#### INPUT:
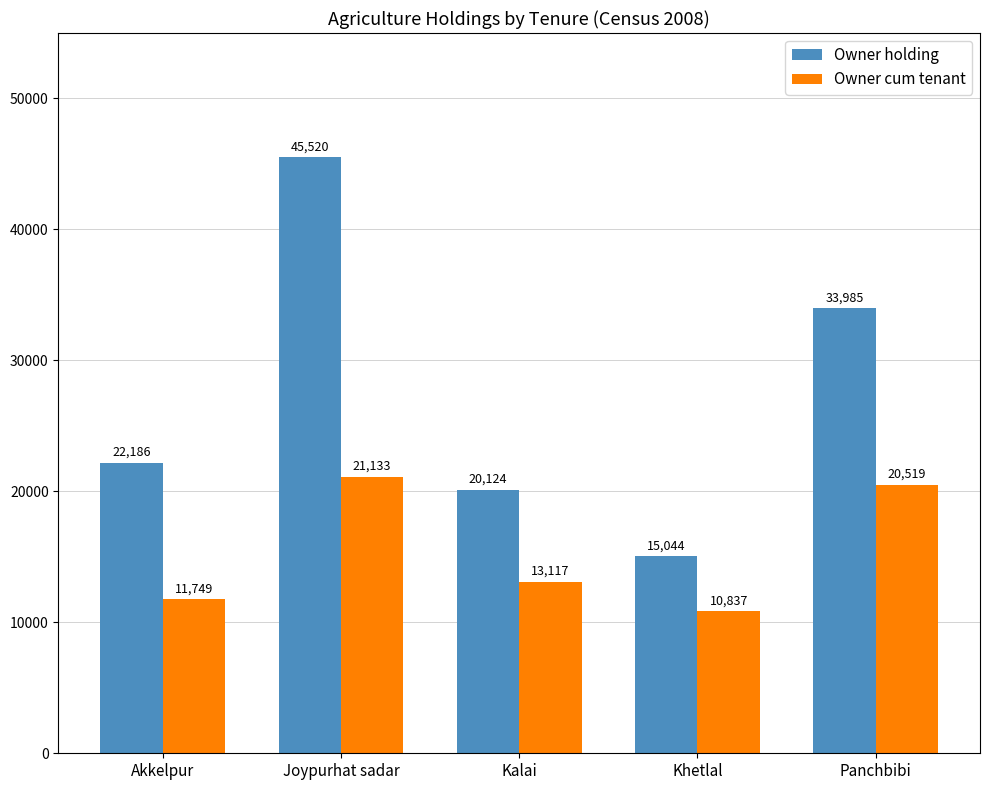

List the labels in order of Owner cum tenant value, smallest first.

Khetlal, Akkelpur, Kalai, Panchbibi, Joypurhat sadar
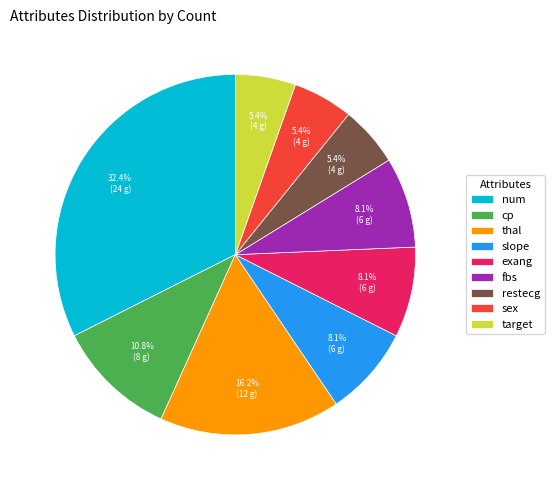

What is the largest slice in the pie chart?

num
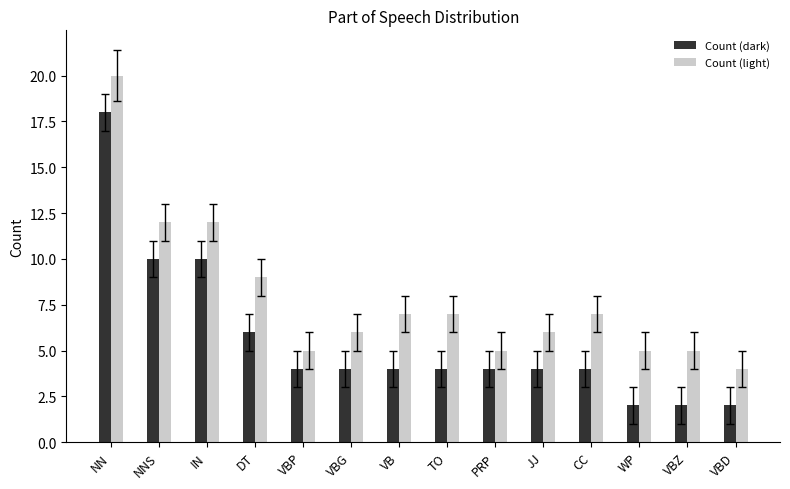

Reading left to right, list all the values displayed in this chart.

Count (dark): NN=18	NNS=10	IN=10	DT=6	VBP=4	VBG=4	VB=4	TO=4	PRP=4	JJ=4	CC=4	WP=2	VBZ=2	VBD=2
Count (light): NN=20	NNS=12	IN=12	DT=9	VBP=5	VBG=6	VB=7	TO=7	PRP=5	JJ=6	CC=7	WP=5	VBZ=5	VBD=4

#### ASSIGNED TASK:
Copy out every line of the items above word for word, omitting the pictures.

#### SOLUTION BELOW:
List the labels in order of Owner cum tenant value, smallest first.

Khetlal, Akkelpur, Kalai, Panchbibi, Joypurhat sadar

What is the largest slice in the pie chart?

num

Reading left to right, list all the values displayed in this chart.

Count (dark): NN=18	NNS=10	IN=10	DT=6	VBP=4	VBG=4	VB=4	TO=4	PRP=4	JJ=4	CC=4	WP=2	VBZ=2	VBD=2
Count (light): NN=20	NNS=12	IN=12	DT=9	VBP=5	VBG=6	VB=7	TO=7	PRP=5	JJ=6	CC=7	WP=5	VBZ=5	VBD=4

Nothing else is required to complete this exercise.